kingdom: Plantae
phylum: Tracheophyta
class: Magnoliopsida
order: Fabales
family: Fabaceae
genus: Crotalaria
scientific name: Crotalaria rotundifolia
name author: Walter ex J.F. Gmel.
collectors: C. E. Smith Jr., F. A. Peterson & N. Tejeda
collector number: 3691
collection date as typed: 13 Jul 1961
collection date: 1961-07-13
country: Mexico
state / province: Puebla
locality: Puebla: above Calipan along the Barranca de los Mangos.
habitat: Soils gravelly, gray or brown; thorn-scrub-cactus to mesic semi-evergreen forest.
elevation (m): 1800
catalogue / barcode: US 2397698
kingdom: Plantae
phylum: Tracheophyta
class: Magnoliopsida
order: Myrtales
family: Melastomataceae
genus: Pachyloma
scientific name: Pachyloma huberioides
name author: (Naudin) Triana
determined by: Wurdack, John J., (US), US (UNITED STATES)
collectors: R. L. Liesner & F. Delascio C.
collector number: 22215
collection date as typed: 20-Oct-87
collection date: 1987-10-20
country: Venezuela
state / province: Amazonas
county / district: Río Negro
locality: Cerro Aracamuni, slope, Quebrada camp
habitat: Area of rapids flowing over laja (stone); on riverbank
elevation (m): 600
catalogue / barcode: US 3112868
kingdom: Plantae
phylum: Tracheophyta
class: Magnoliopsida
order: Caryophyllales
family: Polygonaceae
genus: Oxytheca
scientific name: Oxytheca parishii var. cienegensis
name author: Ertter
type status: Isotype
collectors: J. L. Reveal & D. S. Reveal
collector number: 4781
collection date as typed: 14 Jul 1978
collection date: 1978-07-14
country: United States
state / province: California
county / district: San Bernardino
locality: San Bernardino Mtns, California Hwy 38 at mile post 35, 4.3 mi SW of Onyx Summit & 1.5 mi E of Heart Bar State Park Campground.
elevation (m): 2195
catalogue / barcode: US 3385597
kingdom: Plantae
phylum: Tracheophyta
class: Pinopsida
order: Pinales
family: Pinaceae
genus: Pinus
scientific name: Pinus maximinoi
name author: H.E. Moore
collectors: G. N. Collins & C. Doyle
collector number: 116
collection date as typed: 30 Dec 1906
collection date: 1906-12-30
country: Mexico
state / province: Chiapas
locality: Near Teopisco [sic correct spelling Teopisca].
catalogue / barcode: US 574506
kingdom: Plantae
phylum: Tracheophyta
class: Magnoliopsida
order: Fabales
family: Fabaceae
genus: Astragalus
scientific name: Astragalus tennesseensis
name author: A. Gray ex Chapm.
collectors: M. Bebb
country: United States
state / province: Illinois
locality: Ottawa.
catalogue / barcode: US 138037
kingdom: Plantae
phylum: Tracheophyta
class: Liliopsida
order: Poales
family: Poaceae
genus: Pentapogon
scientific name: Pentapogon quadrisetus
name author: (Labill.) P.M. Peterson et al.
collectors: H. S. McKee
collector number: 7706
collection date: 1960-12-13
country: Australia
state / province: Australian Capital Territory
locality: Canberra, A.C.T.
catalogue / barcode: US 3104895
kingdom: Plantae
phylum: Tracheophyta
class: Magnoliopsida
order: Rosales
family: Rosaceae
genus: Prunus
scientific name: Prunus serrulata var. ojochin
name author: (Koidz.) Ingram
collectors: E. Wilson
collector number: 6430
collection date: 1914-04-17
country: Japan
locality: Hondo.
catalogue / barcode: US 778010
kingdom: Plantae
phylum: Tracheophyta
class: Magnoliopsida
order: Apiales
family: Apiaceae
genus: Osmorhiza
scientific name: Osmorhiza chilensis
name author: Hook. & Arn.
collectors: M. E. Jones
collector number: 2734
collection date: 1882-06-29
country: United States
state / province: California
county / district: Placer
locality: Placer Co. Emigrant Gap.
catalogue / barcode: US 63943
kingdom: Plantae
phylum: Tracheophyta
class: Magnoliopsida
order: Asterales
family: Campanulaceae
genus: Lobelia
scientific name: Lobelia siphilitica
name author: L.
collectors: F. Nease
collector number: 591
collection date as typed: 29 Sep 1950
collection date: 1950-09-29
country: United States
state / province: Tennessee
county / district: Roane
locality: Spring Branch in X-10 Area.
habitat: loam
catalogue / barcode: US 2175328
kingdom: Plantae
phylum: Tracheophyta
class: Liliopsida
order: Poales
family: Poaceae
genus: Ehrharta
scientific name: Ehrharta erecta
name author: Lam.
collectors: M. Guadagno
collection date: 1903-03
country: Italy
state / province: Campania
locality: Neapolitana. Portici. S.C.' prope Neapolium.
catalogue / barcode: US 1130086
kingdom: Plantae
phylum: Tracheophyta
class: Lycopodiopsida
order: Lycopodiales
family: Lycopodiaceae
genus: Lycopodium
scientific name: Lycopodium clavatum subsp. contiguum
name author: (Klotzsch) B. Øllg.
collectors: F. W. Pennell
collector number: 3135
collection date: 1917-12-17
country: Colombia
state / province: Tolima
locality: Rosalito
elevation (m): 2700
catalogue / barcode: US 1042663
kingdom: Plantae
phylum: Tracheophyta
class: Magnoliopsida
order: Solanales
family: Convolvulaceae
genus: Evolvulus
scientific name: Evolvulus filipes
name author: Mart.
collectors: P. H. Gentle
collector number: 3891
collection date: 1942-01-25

• • • • • • •

### TASK PROMPT
Copy the data above, putting "collected by" in place of every "collectors" and keeping everything else the same.

### WRITTEN RESPONSE
kingdom: Plantae
phylum: Tracheophyta
class: Magnoliopsida
order: Fabales
family: Fabaceae
genus: Crotalaria
scientific name: Crotalaria rotundifolia
name author: Walter ex J.F. Gmel.
collected by: C. E. Smith Jr., F. A. Peterson & N. Tejeda
collector number: 3691
collection date as typed: 13 Jul 1961
collection date: 1961-07-13
country: Mexico
state / province: Puebla
locality: Puebla: above Calipan along the Barranca de los Mangos.
habitat: Soils gravelly, gray or brown; thorn-scrub-cactus to mesic semi-evergreen forest.
elevation (m): 1800
catalogue / barcode: US 2397698
kingdom: Plantae
phylum: Tracheophyta
class: Magnoliopsida
order: Myrtales
family: Melastomataceae
genus: Pachyloma
scientific name: Pachyloma huberioides
name author: (Naudin) Triana
determined by: Wurdack, John J., (US), US (UNITED STATES)
collected by: R. L. Liesner & F. Delascio C.
collector number: 22215
collection date as typed: 20-Oct-87
collection date: 1987-10-20
country: Venezuela
state / province: Amazonas
county / district: Río Negro
locality: Cerro Aracamuni, slope, Quebrada camp
habitat: Area of rapids flowing over laja (stone); on riverbank
elevation (m): 600
catalogue / barcode: US 3112868
kingdom: Plantae
phylum: Tracheophyta
class: Magnoliopsida
order: Caryophyllales
family: Polygonaceae
genus: Oxytheca
scientific name: Oxytheca parishii var. cienegensis
name author: Ertter
type status: Isotype
collected by: J. L. Reveal & D. S. Reveal
collector number: 4781
collection date as typed: 14 Jul 1978
collection date: 1978-07-14
country: United States
state / province: California
county / district: San Bernardino
locality: San Bernardino Mtns, California Hwy 38 at mile post 35, 4.3 mi SW of Onyx Summit & 1.5 mi E of Heart Bar State Park Campground.
elevation (m): 2195
catalogue / barcode: US 3385597
kingdom: Plantae
phylum: Tracheophyta
class: Pinopsida
order: Pinales
family: Pinaceae
genus: Pinus
scientific name: Pinus maximinoi
name author: H.E. Moore
collected by: G. N. Collins & C. Doyle
collector number: 116
collection date as typed: 30 Dec 1906
collection date: 1906-12-30
country: Mexico
state / province: Chiapas
locality: Near Teopisco [sic correct spelling Teopisca].
catalogue / barcode: US 574506
kingdom: Plantae
phylum: Tracheophyta
class: Magnoliopsida
order: Fabales
family: Fabaceae
genus: Astragalus
scientific name: Astragalus tennesseensis
name author: A. Gray ex Chapm.
collected by: M. Bebb
country: United States
state / province: Illinois
locality: Ottawa.
catalogue / barcode: US 138037
kingdom: Plantae
phylum: Tracheophyta
class: Liliopsida
order: Poales
family: Poaceae
genus: Pentapogon
scientific name: Pentapogon quadrisetus
name author: (Labill.) P.M. Peterson et al.
collected by: H. S. McKee
collector number: 7706
collection date: 1960-12-13
country: Australia
state / province: Australian Capital Territory
locality: Canberra, A.C.T.
catalogue / barcode: US 3104895
kingdom: Plantae
phylum: Tracheophyta
class: Magnoliopsida
order: Rosales
family: Rosaceae
genus: Prunus
scientific name: Prunus serrulata var. ojochin
name author: (Koidz.) Ingram
collected by: E. Wilson
collector number: 6430
collection date: 1914-04-17
country: Japan
locality: Hondo.
catalogue / barcode: US 778010
kingdom: Plantae
phylum: Tracheophyta
class: Magnoliopsida
order: Apiales
family: Apiaceae
genus: Osmorhiza
scientific name: Osmorhiza chilensis
name author: Hook. & Arn.
collected by: M. E. Jones
collector number: 2734
collection date: 1882-06-29
country: United States
state / province: California
county / district: Placer
locality: Placer Co. Emigrant Gap.
catalogue / barcode: US 63943
kingdom: Plantae
phylum: Tracheophyta
class: Magnoliopsida
order: Asterales
family: Campanulaceae
genus: Lobelia
scientific name: Lobelia siphilitica
name author: L.
collected by: F. Nease
collector number: 591
collection date as typed: 29 Sep 1950
collection date: 1950-09-29
country: United States
state / province: Tennessee
county / district: Roane
locality: Spring Branch in X-10 Area.
habitat: loam
catalogue / barcode: US 2175328
kingdom: Plantae
phylum: Tracheophyta
class: Liliopsida
order: Poales
family: Poaceae
genus: Ehrharta
scientific name: Ehrharta erecta
name author: Lam.
collected by: M. Guadagno
collection date: 1903-03
country: Italy
state / province: Campania
locality: Neapolitana. Portici. S.C.' prope Neapolium.
catalogue / barcode: US 1130086
kingdom: Plantae
phylum: Tracheophyta
class: Lycopodiopsida
order: Lycopodiales
family: Lycopodiaceae
genus: Lycopodium
scientific name: Lycopodium clavatum subsp. contiguum
name author: (Klotzsch) B. Øllg.
collected by: F. W. Pennell
collector number: 3135
collection date: 1917-12-17
country: Colombia
state / province: Tolima
locality: Rosalito
elevation (m): 2700
catalogue / barcode: US 1042663
kingdom: Plantae
phylum: Tracheophyta
class: Magnoliopsida
order: Solanales
family: Convolvulaceae
genus: Evolvulus
scientific name: Evolvulus filipes
name author: Mart.
collected by: P. H. Gentle
collector number: 3891
collection date: 1942-01-25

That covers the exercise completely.